Scam Interdiction — “Banks Battle Scams With Tough Love”

The latest Frank on Fraud blog explores Scam Interdiction, a practice that is currently in use all over the world and may be coming to the US.

Simply put, Scam Interdiction is the use of AI and other tools to pause or decline suspicious transactions in real-time before any money is lost.

Screenshot-2024-02-21-at-7.51.50 AM-1

Frank on Fraud Graphic

In other words, banks are starting to decline or pause high-risk customer activity until they can confirm it’s not a scam or, in some cases, convince customers that it is.

Banks in Australia and the UK are adopting these approaches, which have led to reported fraud reductions of 30%. As regulators push banks to reimburse fraud losses, interdiction will surely become more common and important for banks to manage their financial risks from scams.

Some customers, however, may find declined transactions inconvenient.

Learning From History: FICO Falcon to the Rescue

Inconvenience aside, Frank on Fraud sees Scam Interdiction as an effective weapon based on past experiences three decades ago.

Scam interdiction will work. And that is because it relies on the old fraud fighters playbook from the 1990’s.

In 1991 card fraud rates were soaring, and there was no end in sight. At that precise time, FICO Falcon was introduced, and it changed the fraud paradigm forever.

Card issuers started to decline customer’s transactions using AI before the transaction was approved. The result? Card losses plummeted 70% as it gained widespread adoption.

"Sand in the Gears"

Frank on Fraud reports that in Australia, banks have agreed to start using a “sand in the gears” approach. This slows down instant payments in light of the huge growth of scams in recent years.

And that is significantly different than the approach that the UK government is taking. Australian banks don’t think the reimbursement model will work. They call that a “honeypot” for scammers since it will create less onus on the entire ecosystem – including customers to avoid scams.

This is sure to cause -- pardon the sand pun -- friction among certain customers. David Lacey of IDCare, a company that helps victims of identity theft and cybercrime, says it's a good trade-off.

"Hey, more friction is on the way, but we don't lose half a billion a year. I think it might be worth it."

Indeed, interdiction looks to be an inevitable trend that may face resistance from some but is necessary given the rising costs of fraud.


Can Interdiction Protect Customers from Check Fraud?

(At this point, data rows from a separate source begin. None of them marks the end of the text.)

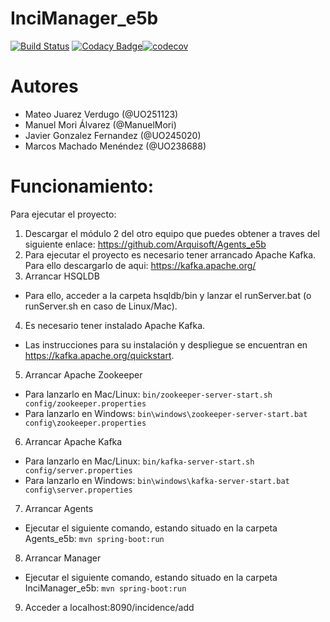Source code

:# InciManager_e5b

[![Build Status](https://travis-ci.org/Arquisoft/InciManager_e5b.svg?branch=master)](https://travis-ci.org/Arquisoft/InciManager_e5b)
[![Codacy Badge](https://api.codacy.com/project/badge/Grade/97d6326cbcbb4c638d59879facacaf32)](https://www.codacy.com/app/jelabra/InciManager_e5b?utm_source=github.com&amp;utm_medium=referral&amp;utm_content=Arquisoft/InciManager_e5b&amp;utm_campaign=Badge_Grade)[![codecov](https://codecov.io/gh/Arquisoft/InciManager_e5b/branch/master/graph/badge.svg)](https://codecov.io/gh/Arquisoft/InciManager_e5b)

# Autores
- Mateo Juarez Verdugo (@UO251123)
- Manuel Mori Álvarez (@ManuelMori)
- Javier Gonzalez Fernandez (@UO245020)
- Marcos Machado Menéndez (@UO238688)

# Funcionamiento:

Para ejecutar el proyecto:

 1. Descargar el módulo 2 del otro equipo que puedes obtener a traves del siguiente enlace: https://github.com/Arquisoft/Agents_e5b
 2. Para ejecutar el proyecto es necesario tener arrancado Apache Kafka. Para ello descargarlo de aqui: https://kafka.apache.org/
 3. Arrancar HSQLDB
   * Para ello, acceder a la carpeta hsqldb/bin y lanzar el runServer.bat (o runServer.sh en caso de Linux/Mac).
 4. Es necesario tener instalado Apache Kafka. 
   * Las instrucciones para su instalación y despliegue se encuentran en https://kafka.apache.org/quickstart.
 5. Arrancar Apache Zookeeper
   * Para lanzarlo en Mac/Linux: ``bin/zookeeper-server-start.sh config/zookeeper.properties``
   * Para lanzarlo en Windows: ``bin\windows\zookeeper-server-start.bat config\zookeeper.properties``
 6. Arrancar Apache Kafka
   * Para lanzarlo en Mac/Linux: ``bin/kafka-server-start.sh config/server.properties``
   * Para lanzarlo en Windows: ``bin\windows\kafka-server-start.bat config\server.properties``
 7. Arrancar Agents
   * Ejecutar el siguiente comando, estando situado en la carpeta Agents_e5b: ``mvn spring-boot:run``
 8. Arrancar Manager
   * Ejecutar el siguiente comando, estando situado en la carpeta InciManager_e5b: ``mvn spring-boot:run``
 9. Acceder a localhost:8090/incidence/add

So, what can interdiction do to help with the challenges of check fraud? Well, it's already in utilization currently -- particularly in both behavioral analytics and image forensics.

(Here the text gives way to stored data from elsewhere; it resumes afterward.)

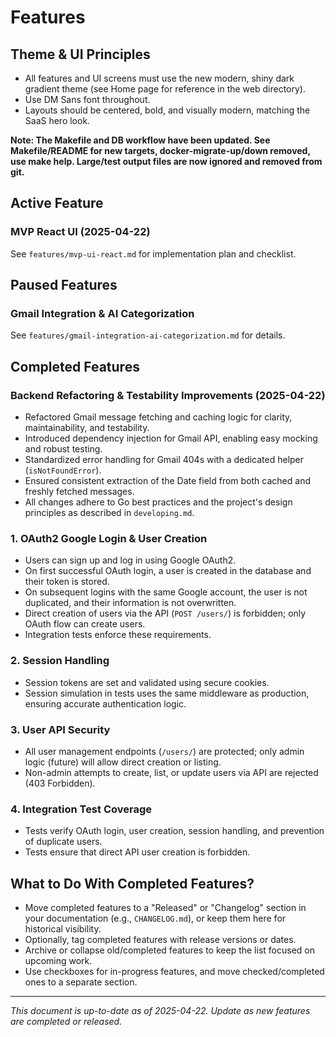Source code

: # Features

## Theme & UI Principles
- All features and UI screens must use the new modern, shiny dark gradient theme (see Home page for reference in the web directory).
- Use DM Sans font throughout.
- Layouts should be centered, bold, and visually modern, matching the SaaS hero look.

**Note: The Makefile and DB workflow have been updated. See Makefile/README for new targets, docker-migrate-up/down removed, use make help. Large/test output files are now ignored and removed from git.**

## Active Feature

### MVP React UI (2025-04-22)
See `features/mvp-ui-react.md` for implementation plan and checklist.

## Paused Features

### Gmail Integration & AI Categorization
See `features/gmail-integration-ai-categorization.md` for details.

## Completed Features

### Backend Refactoring & Testability Improvements (2025-04-22)
- Refactored Gmail message fetching and caching logic for clarity, maintainability, and testability.
- Introduced dependency injection for Gmail API, enabling easy mocking and robust testing.
- Standardized error handling for Gmail 404s with a dedicated helper (`isNotFoundError`).
- Ensured consistent extraction of the Date field from both cached and freshly fetched messages.
- All changes adhere to Go best practices and the project's design principles as described in `developing.md`.

### 1. OAuth2 Google Login & User Creation
- Users can sign up and log in using Google OAuth2.
- On first successful OAuth login, a user is created in the database and their token is stored.
- On subsequent logins with the same Google account, the user is not duplicated, and their information is not overwritten.
- Direct creation of users via the API (`POST /users/`) is forbidden; only OAuth flow can create users.
- Integration tests enforce these requirements.

### 2. Session Handling
- Session tokens are set and validated using secure cookies.
- Session simulation in tests uses the same middleware as production, ensuring accurate authentication logic.

### 3. User API Security
- All user management endpoints (`/users/`) are protected; only admin logic (future) will allow direct creation or listing.
- Non-admin attempts to create, list, or update users via API are rejected (403 Forbidden).

### 4. Integration Test Coverage
- Tests verify OAuth login, user creation, session handling, and prevention of duplicate users.
- Tests ensure that direct API user creation is forbidden.


## What to Do With Completed Features?
- Move completed features to a "Released" or "Changelog" section in your documentation (e.g., `CHANGELOG.md`), or keep them here for historical visibility.
- Optionally, tag completed features with release versions or dates.
- Archive or collapse old/completed features to keep the list focused on upcoming work.
- Use checkboxes for in-progress features, and move checked/completed ones to a separate section.

---

*This document is up-to-date as of 2025-04-22. Update as new features are completed or released.*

Interdiction is most prevalent within behavioral analytics, as the system is analyzing behaviors and transactions of an account. What occurs is that a transaction is made via check, and the system will analyze the transaction to determine if it's outside the norm of the account.

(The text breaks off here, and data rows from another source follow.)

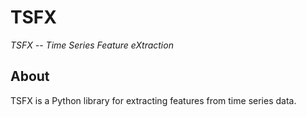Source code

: # TSFX

_TSFX -- Time Series Feature eXtraction_

## About

TSFX is a Python library for extracting features from time series data.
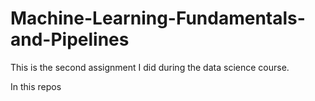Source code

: # Machine-Learning-Fundamentals-and-Pipelines
This is the second assignment I did during the data science course.

In this repos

This includes: the vendor, when and where the transaction was made, and the amount -- amongst other factors.

For a business account, there are typically standard transactions that occur with checks, including rent, utilities, and payment to vendors. However, if a check is written to an unrecognized vendor (payee), deposited in a different state or country, and/or the amount is significantly higher than previous transactions, this could be flagged and payment held or stopped completely.

The process is similar for personal accounts, where an account has the standard check payments, but a large dollar check is deposited that is outside the norm -- i.e. $5,000 for "lawn care."

For image forensics, interdiction occurs in many ways -- including, but not limited to:

  • If the payee is altered -- I.e. If the payee has an "& 'NAME'" added, which is common for fraudsters
  • If the amount of the check is higher than the threshold established -- I.e. the financial institution has created a rule that if the amount is over $2,000, the bank wants to hold the deposit until its verified
  • If the signature is inconsistent with previous cleared signatures -- I.e. either the signature appears to be traced, or it is a new signature that does not match previous signatures

Interdiction can indeed lead to friction between the account holder and the financial institution. However, if the financial institution makes it clear that this protects the customers and their funds, most consumers and businesses will be tolerant of occasional inconvenience in order to avoid losing money to fraud.